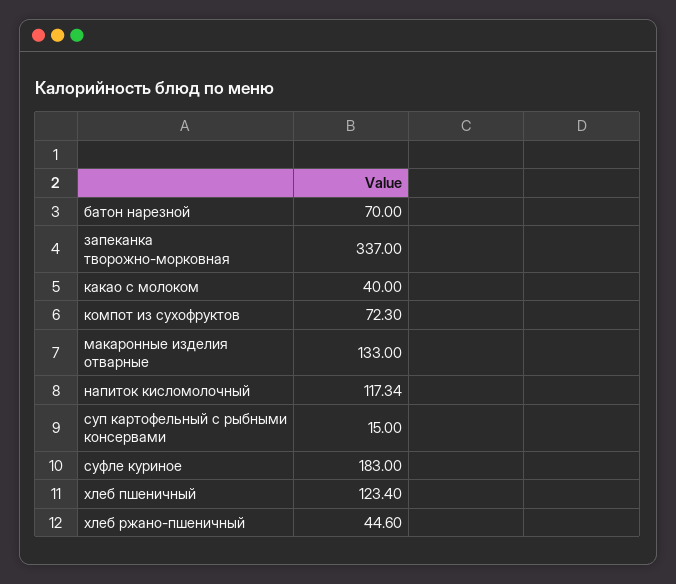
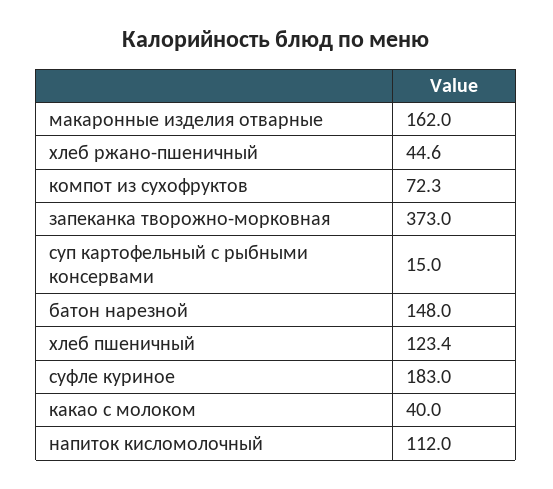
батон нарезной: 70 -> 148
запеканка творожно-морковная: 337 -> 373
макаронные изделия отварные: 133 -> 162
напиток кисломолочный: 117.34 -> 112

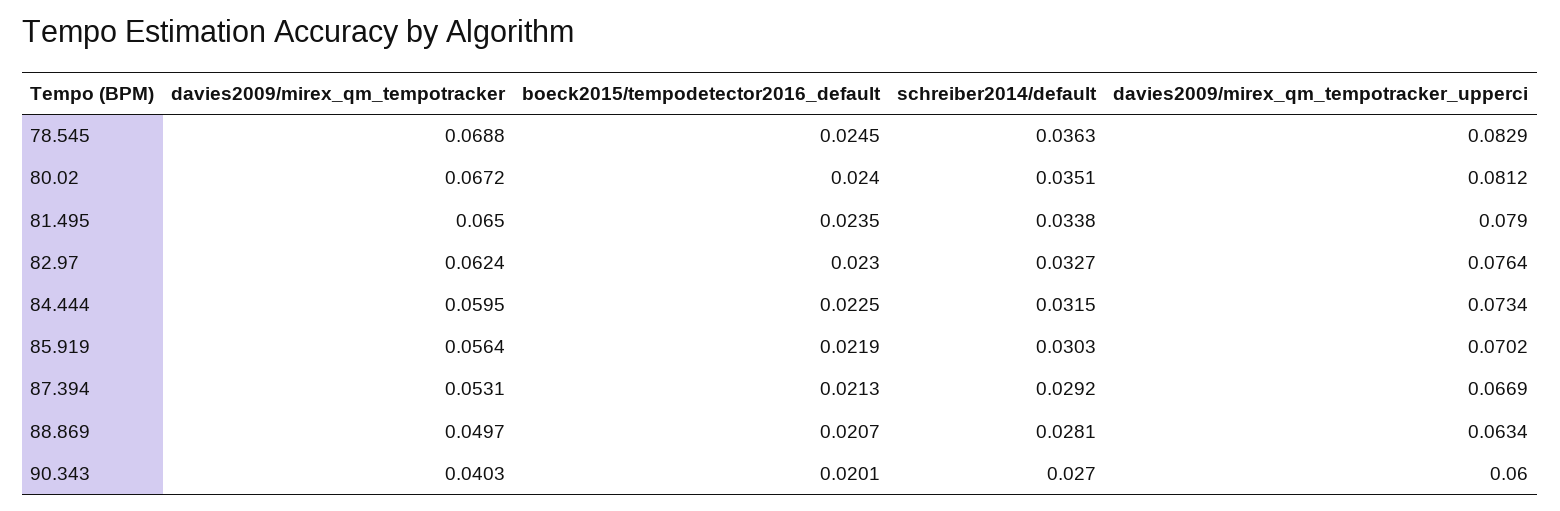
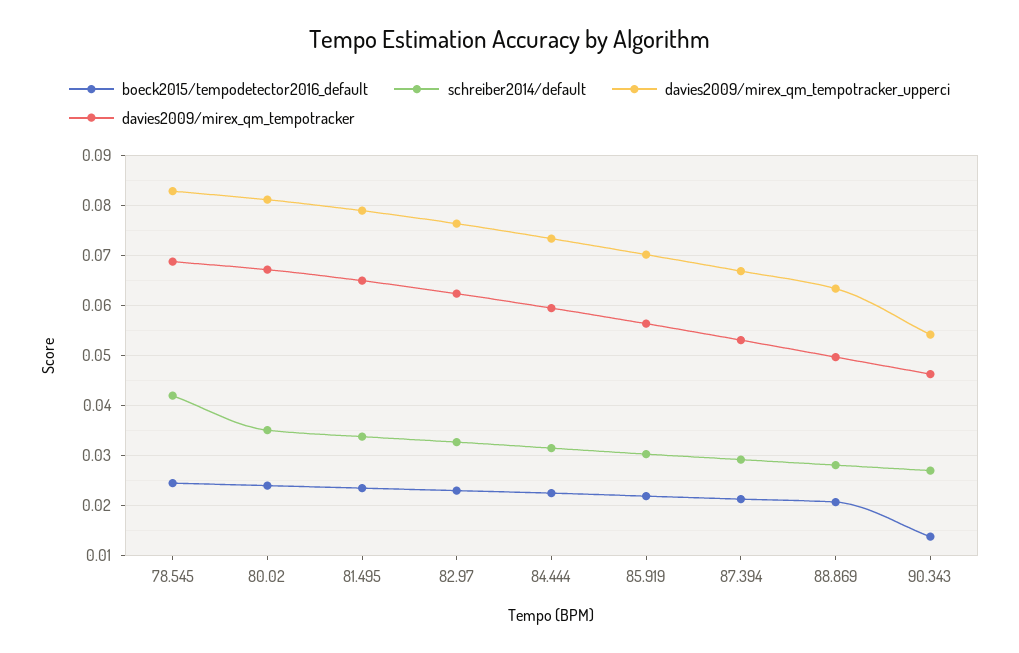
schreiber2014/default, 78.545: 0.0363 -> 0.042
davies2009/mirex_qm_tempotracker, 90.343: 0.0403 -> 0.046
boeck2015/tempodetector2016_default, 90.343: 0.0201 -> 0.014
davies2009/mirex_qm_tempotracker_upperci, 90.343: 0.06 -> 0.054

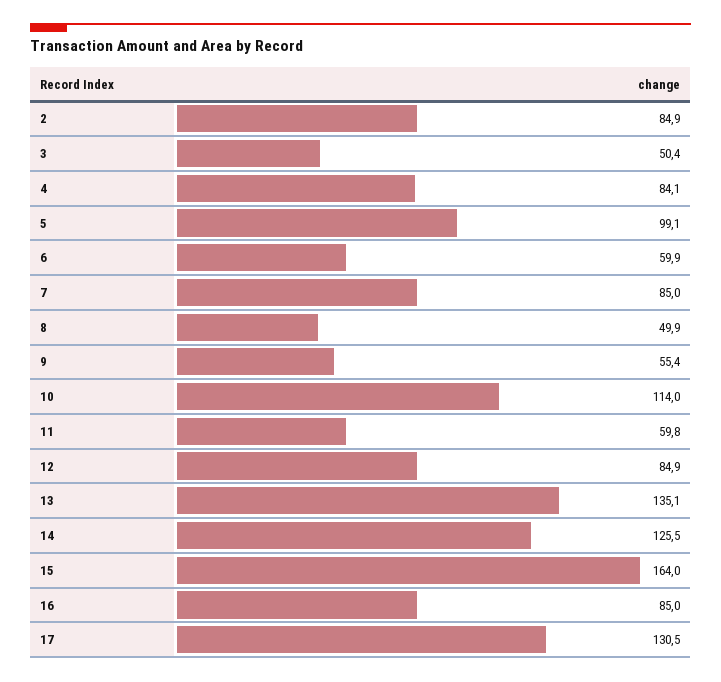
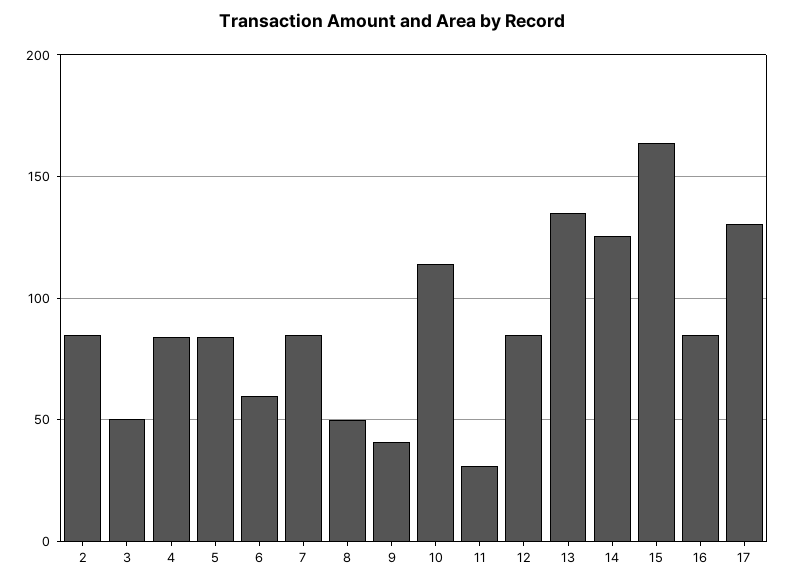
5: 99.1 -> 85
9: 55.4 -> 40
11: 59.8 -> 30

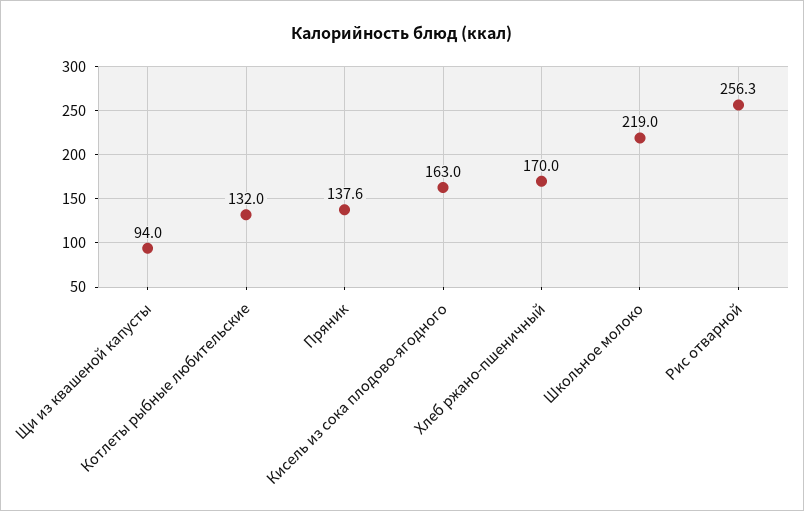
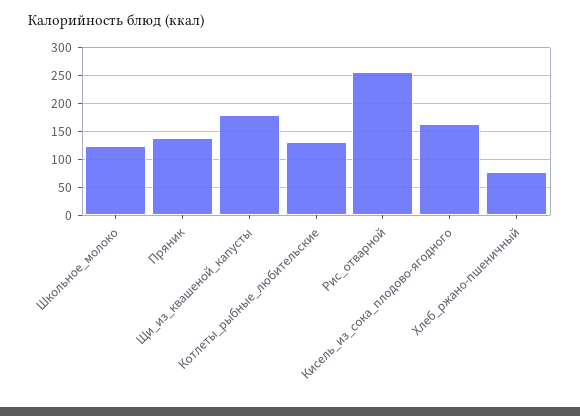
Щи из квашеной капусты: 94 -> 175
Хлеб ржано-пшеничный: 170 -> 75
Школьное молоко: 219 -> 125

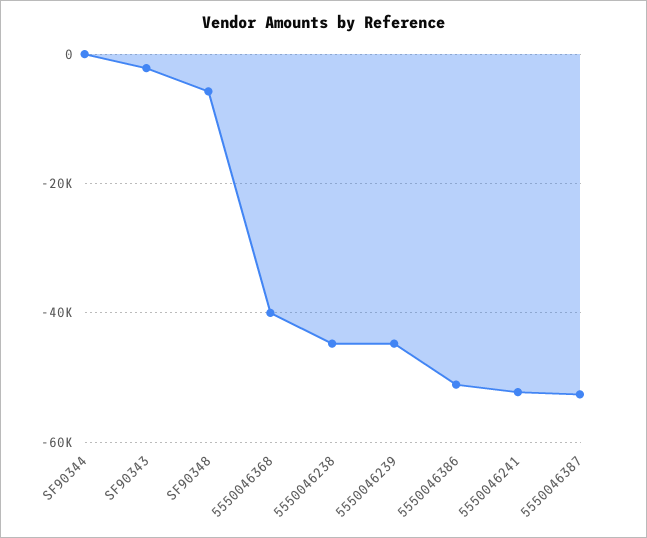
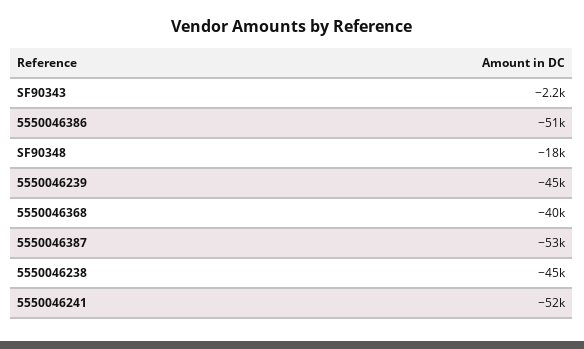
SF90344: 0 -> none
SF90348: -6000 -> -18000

* * * *

Brief:
Please write out exactly the lines from the one holding "напиток кисломолочный: 117.34 -> 112" through the last line of the material above, both included, as a copy without pictures.

Expected output:
напиток кисломолочный: 117.34 -> 112

schreiber2014/default, 78.545: 0.0363 -> 0.042
davies2009/mirex_qm_tempotracker, 90.343: 0.0403 -> 0.046
boeck2015/tempodetector2016_default, 90.343: 0.0201 -> 0.014
davies2009/mirex_qm_tempotracker_upperci, 90.343: 0.06 -> 0.054

5: 99.1 -> 85
9: 55.4 -> 40
11: 59.8 -> 30

Щи из квашеной капусты: 94 -> 175
Хлеб ржано-пшеничный: 170 -> 75
Школьное молоко: 219 -> 125

SF90344: 0 -> none
SF90348: -6000 -> -18000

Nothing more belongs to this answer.